Figure 8 Fault and quantification output from linear regression: in each plot a different misalignment instance is considered.

Figure 9 Fault and quantification output from linear regression: box plot distribution for nominal and anomaly cases.

4.2 Misaligned blade results

Once misalignment detection is completed, the next step is to localize the misaligned blades. Figure 10 illustrates a comparison between the true condition and predictions made by the second-layer random forest classifier. Instances are reported in the three-dimensional feature space, with each point representing a specific instance based on the distribution along the nodding moment average value distances (ΔM₁₂, ΔM₁₃, ΔM₂₃). These results prove the effectiveness of our approach in accurately localizing the misaligned blades. Additionally, Table 4 provides a quantitative overview of these results, presenting metrics computed for the second classification phase. Specifically, the average F1 score assessed by the model is 97.0 %.

Table 4 Metrics computed from the fault isolation output.

To provide further insights concerning the predictive process underlying the isolation phase, Fig. 10 reports different perspectives of the feature space in the considered cases, along with their actual class of belonging. Notice that the cases where two blades are simultaneously affected by misalignment are placed on the plot between the related single misaligned blade distributions. In other words, as reported in Fig. 11 the points referring to the case in which blade no. 2 and blade no. 3 are simultaneously misaligned are between the cases of single misaligned blade no. 2 and single misaligned blade no. 3. Notice that this behavior is consistent with the considerations previously reported in the phase analysis illustrated in Fig. 5, where phase distributions of cases in which two blades are misaligned are placed in between the related phase groups of the single misaligned blade phases. This study significantly advances the current understanding of pitch misalignment in wind turbines by addressing a critical aspect that has been conspicuously absent in the existing literature. Notably, the issue of misalignment in multiple blades has been historically overlooked in prior research. Our findings bring forth a pioneering perspective, shedding light on the complexities associated with this previously unexplored dimension. By introducing a comprehensive analysis of misalignment in systems with multiple blades, this research fills a notable gap in the current body of knowledge and provides valuable insights that are crucial for industrial applications as well.
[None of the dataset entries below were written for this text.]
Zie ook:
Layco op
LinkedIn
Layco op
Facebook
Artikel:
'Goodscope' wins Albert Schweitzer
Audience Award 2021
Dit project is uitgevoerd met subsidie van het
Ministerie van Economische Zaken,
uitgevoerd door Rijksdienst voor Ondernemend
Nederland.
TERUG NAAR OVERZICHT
Figure 10 Fault isolation output from different perspectives of the feature space for the considered cases. The plots illustrate how cases with two simultaneously misaligned blades (light blue points in the plots) are positioned between the distributions of the outputs related to the corresponding single misaligned blades. For example, the points representing simultaneous misalignment of blade no. 1 and blade no. 3 are placed between the distributions of single misaligned blade no. 1 and single misaligned blade no. 3.

Figure 11 Fault isolation output: insights. In this figure, the case where blade no. 2 and blade no. 3 are simultaneously misaligned (light blue points in the plot) is reported. The lines are placed in between the single misaligned blades: blade no. 2 (purple square markers) and blade no. 3 (red diamond markers).

5 Final considerations and future work

In this work, we propose an automatic machine-learning-based framework for detecting pitch misalignment in wind turbines. Using a minimal set of signals and processing techniques, our framework extracts features tailored to the system's behavior, ensuring robustness across various turbulence conditions and promoting the interpretability of the decision-making process. In more detail, the designed hierarchical classification architecture employs, in the first layer, either a random forest classifier or a linear regression model to detect misalignment. Upon detection, in a second layer, a random forest classifier identifies the misaligned blades.

Validation using data simulated from a state-of-the-art simulator confirms the approach's ability to accurately detect and localize misalignment, even with multiple misaligned blades and in different turbulence conditions, achieving an F1 score exceeding 93 %. Regression outcome analysis also proves the framework's capability to detect misalignments as low as 0.1° with a root mean square error of 5.48 %. This level of precision is significant, especially considering that standards for the design and certification of wind turbines already consider misalignment angles of up to 0.3° in turbine design.

While we recognize the reliability of the simulator used for simulating the data, we acknowledge that a limitation of our work lies in the lack of validation with real data. Therefore, future work will concentrate on assessing the system performance using data gathered from operational turbines, despite the associated challenges, such as the lack of misalignment occurrences and the difficulty of accessing turbine data due to their remote locations. Indeed, we believe that this validation is crucial for assessing the framework's robustness to real-world conditions. At the same time, we are expanding the simulated data conditions by broadening the range of misalignment resolutions and wind degrees considered. This effort aims to further evaluate the robustness of our approach and gain insights into its performance across a wider spectrum of conditions.

Moreover, to practically make the proposed methodology more flexible for real field applications, one may consider the use of acceleration measurements instead of load ones, given the fact that accelerometers are typically more often available and easier to install, calibrate, and maintain than strain gauges. This investigation falls out of the scope of the present paper and will be included in a forthcoming publication.

Finally, the proposed algorithm, relying on imbalance-induced loads, cannot detect situations in which three blades of the same entity are collectively misaligned. To also detect collective misalignment, the ML model could be integrated with additional features, e.g., power data. Such a possibility represents an extension of the proposed methodology, which is currently under investigation.